*** Records shown Section Begins ***
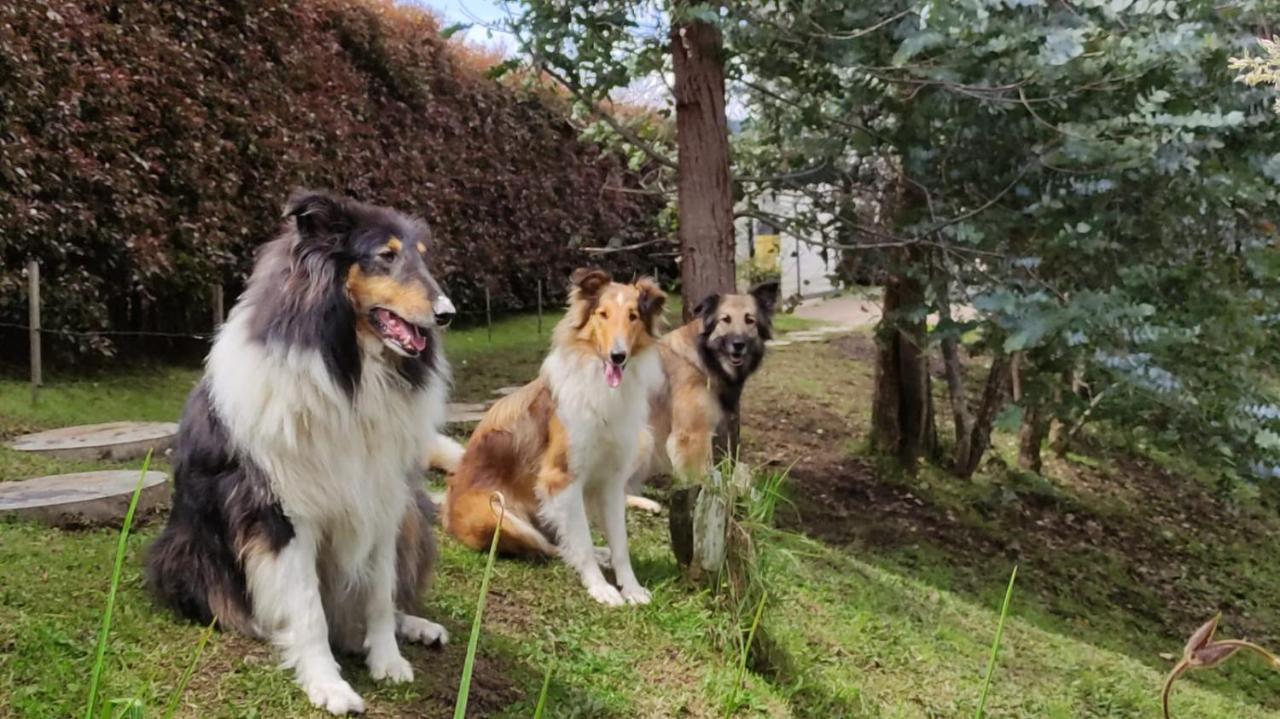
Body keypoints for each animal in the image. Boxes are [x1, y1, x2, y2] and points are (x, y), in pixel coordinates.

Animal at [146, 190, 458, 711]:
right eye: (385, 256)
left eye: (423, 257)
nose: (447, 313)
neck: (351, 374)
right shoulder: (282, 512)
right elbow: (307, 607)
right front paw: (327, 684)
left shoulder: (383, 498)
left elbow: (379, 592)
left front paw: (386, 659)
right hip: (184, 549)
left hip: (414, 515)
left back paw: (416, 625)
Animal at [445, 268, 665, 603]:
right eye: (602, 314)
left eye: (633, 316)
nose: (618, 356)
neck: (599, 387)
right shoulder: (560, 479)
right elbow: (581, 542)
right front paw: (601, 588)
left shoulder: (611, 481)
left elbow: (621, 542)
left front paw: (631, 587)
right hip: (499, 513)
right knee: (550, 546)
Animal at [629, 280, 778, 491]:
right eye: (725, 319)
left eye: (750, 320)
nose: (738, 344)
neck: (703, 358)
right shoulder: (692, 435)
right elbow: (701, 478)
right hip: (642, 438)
*** Records shown Section Ends ***
*** Records shown Section Begins ***
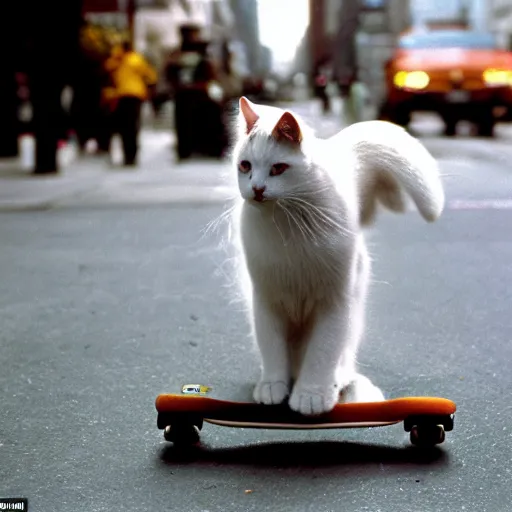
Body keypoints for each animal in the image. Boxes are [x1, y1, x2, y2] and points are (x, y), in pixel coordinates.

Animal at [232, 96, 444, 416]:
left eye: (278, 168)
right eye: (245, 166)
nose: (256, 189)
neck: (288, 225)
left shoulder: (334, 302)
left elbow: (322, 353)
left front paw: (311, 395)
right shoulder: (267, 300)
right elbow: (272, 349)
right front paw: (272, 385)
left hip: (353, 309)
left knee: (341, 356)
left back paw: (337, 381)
*** Records shown Section Ends ***
Task statement: Would you print exactly, and only, the lines of the data above from the line with "nose: (447, 313)" through the line with "right hip: (642, 438)", inclusive?

Final answer:
nose: (447, 313)
neck: (351, 374)
right shoulder: (282, 512)
right elbow: (307, 607)
right front paw: (327, 684)
left shoulder: (383, 498)
left elbow: (379, 592)
left front paw: (386, 659)
right hip: (184, 549)
left hip: (414, 515)
left back paw: (416, 625)
Animal at [445, 268, 665, 603]:
right eye: (602, 314)
left eye: (633, 316)
nose: (618, 356)
neck: (599, 387)
right shoulder: (560, 479)
right elbow: (581, 542)
right front paw: (601, 588)
left shoulder: (611, 481)
left elbow: (621, 542)
left front paw: (631, 587)
right hip: (499, 513)
right knee: (550, 546)
Animal at [629, 280, 778, 491]:
right eye: (725, 319)
left eye: (750, 320)
nose: (738, 344)
neck: (703, 358)
right shoulder: (692, 435)
right elbow: (701, 478)
right hip: (642, 438)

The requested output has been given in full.